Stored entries
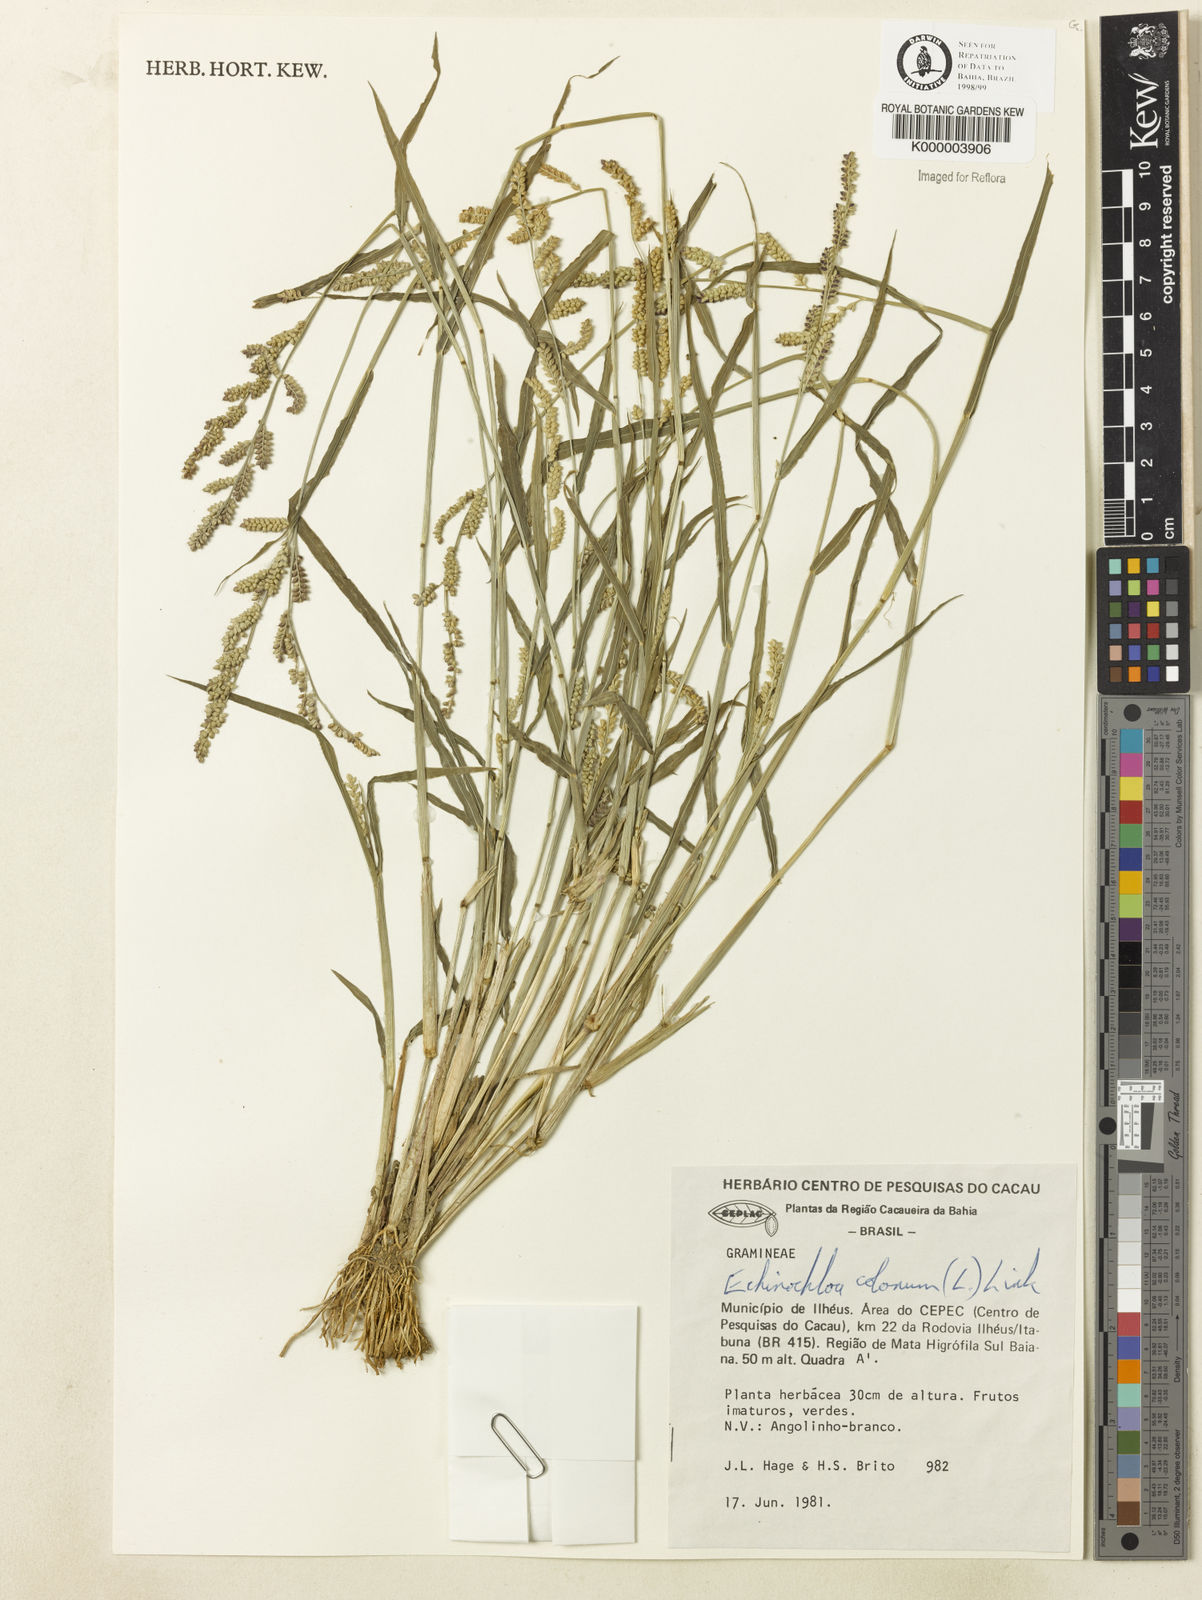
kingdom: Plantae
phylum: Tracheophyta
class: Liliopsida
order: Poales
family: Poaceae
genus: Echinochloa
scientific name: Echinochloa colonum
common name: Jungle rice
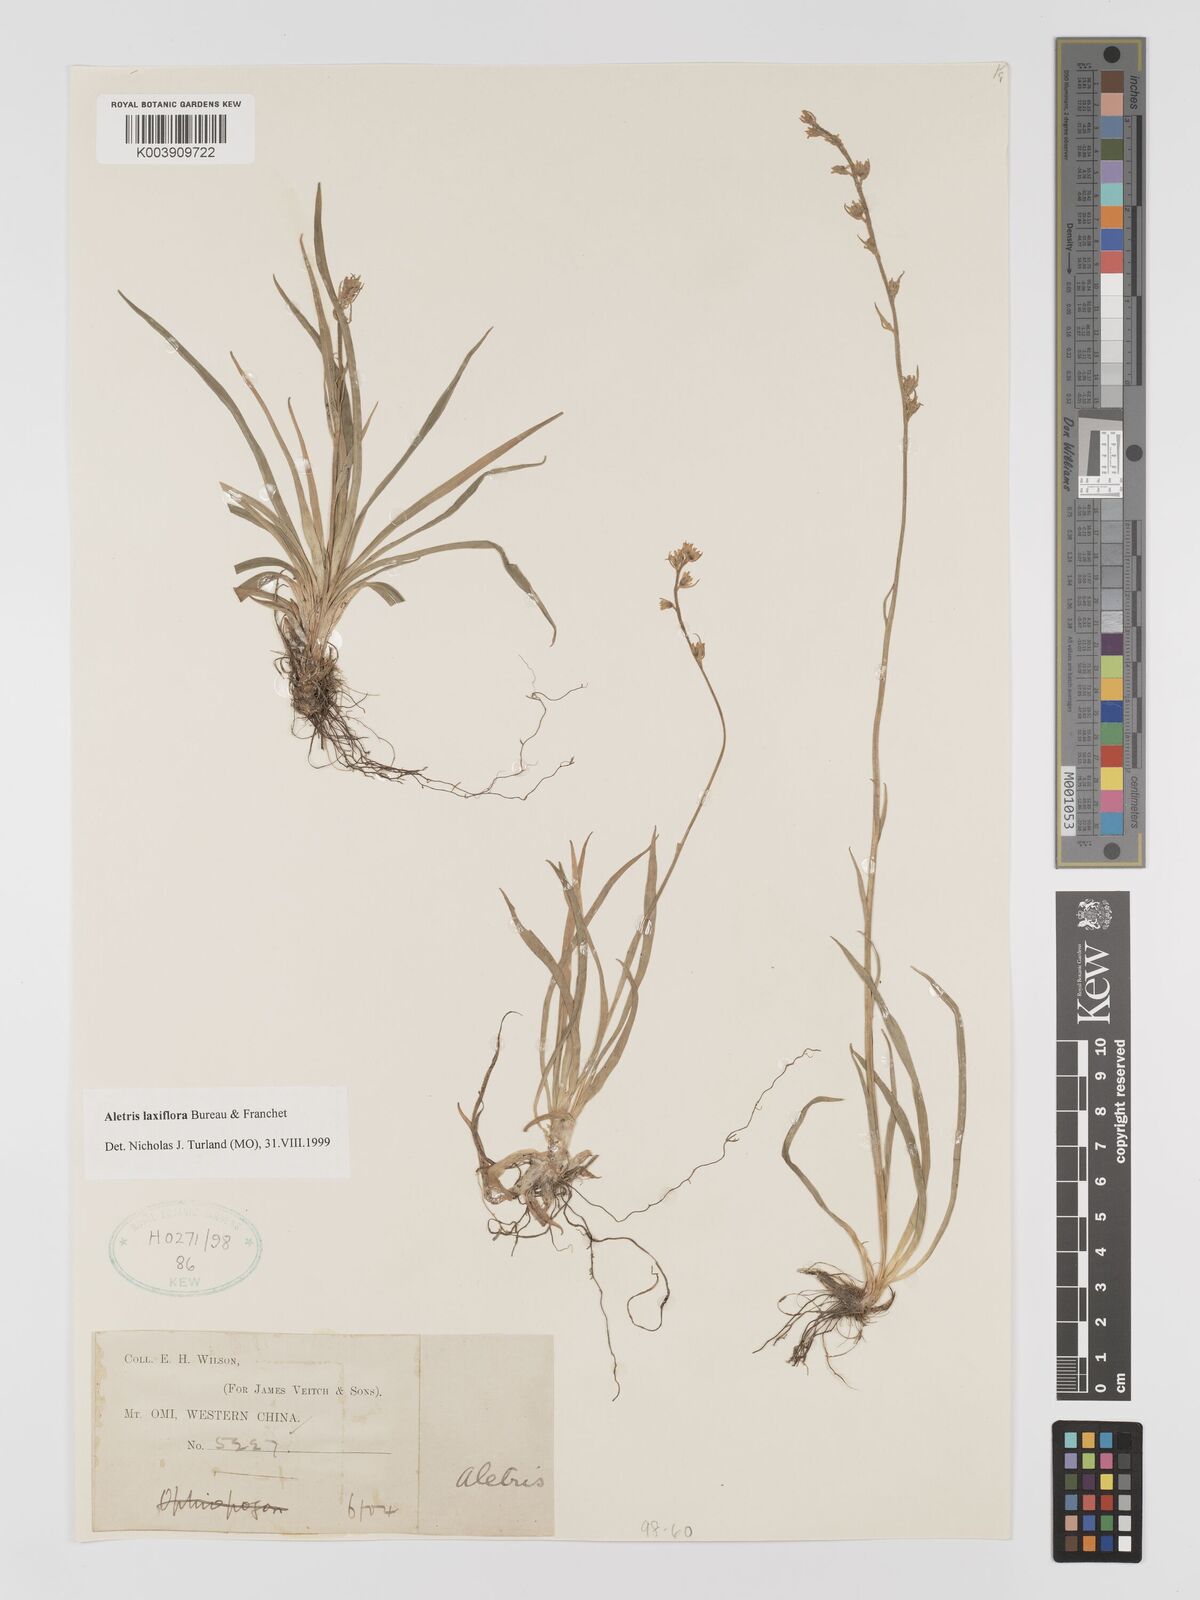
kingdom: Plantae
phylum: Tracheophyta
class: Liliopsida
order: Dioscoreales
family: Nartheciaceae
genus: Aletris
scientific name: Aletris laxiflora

---

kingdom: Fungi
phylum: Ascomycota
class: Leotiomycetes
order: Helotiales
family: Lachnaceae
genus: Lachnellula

**Problem description**
Can you copy out word for word the lines from the one holding "common name: Jungle rice" through the one holding "scientific name: Aletris laxiflora", both included, omitting any pictures?

**Solution to the problem**
common name: Jungle rice
kingdom: Plantae
phylum: Tracheophyta
class: Liliopsida
order: Dioscoreales
family: Nartheciaceae
genus: Aletris
scientific name: Aletris laxiflora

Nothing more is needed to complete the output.